- Genre: Thriller; horror;
- Written by: George Lefferts
- Directed by: Gus Trikonis
- Starring: Eleanor Parker; Jessica Walter; John Rubinstein; Connie Sellecca;
- Music by: George Romanis
- Country of origin: United States
- Original language: English

Production
- Executive producers: Merrill Grant; Barry J. Weitz;
- Cinematography: Thomas Del Ruth
- Editor: Ira Heymann
- Running time: 100 minutes

Original release
- Network: NBC
- Release: December 10, 1979

= She's Dressed to Kill =

1979 television movie directed by Gus Trikonis

She's Dressed to Kill is a 1979 American television slasher film directed by Gus Trikonis and starring Jessica Walter, John Rubinstein, Connie Sellecca, Jim McMullan, Clive Revill, and Gretchen Corbett. Its plot follows a fashion designer who holds a party at her mansion, where the guests begin to get murdered.
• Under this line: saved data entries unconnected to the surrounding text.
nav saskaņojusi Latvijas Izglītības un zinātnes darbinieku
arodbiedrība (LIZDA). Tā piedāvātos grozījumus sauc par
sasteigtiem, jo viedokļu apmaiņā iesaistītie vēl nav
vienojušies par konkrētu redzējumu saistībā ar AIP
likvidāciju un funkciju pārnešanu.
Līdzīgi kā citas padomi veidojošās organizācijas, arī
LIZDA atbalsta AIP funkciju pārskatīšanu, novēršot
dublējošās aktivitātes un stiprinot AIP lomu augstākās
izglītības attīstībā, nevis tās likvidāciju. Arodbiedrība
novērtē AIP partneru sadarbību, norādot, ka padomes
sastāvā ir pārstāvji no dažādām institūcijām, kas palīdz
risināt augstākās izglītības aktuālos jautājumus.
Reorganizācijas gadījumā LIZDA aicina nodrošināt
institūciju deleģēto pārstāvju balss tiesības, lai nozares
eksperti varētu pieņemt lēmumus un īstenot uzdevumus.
The film was also known under the title Someone's Killing the World's Greatest Models.

==Release==
The film aired on NBC as a Movie of the Week on Monday, December 10, 1979.

===Critical response===
People magazine wrote of the film: "It’s your basic people-trapped-at-isolated-snowy-resort-with-murderer tale, but suspenseful."

==Legacy==
The film is cited by Camille Paglia in an essay featured in her book Provocations: Collected Essays on Art, Feminism, Politics, Sex, and Education (1985).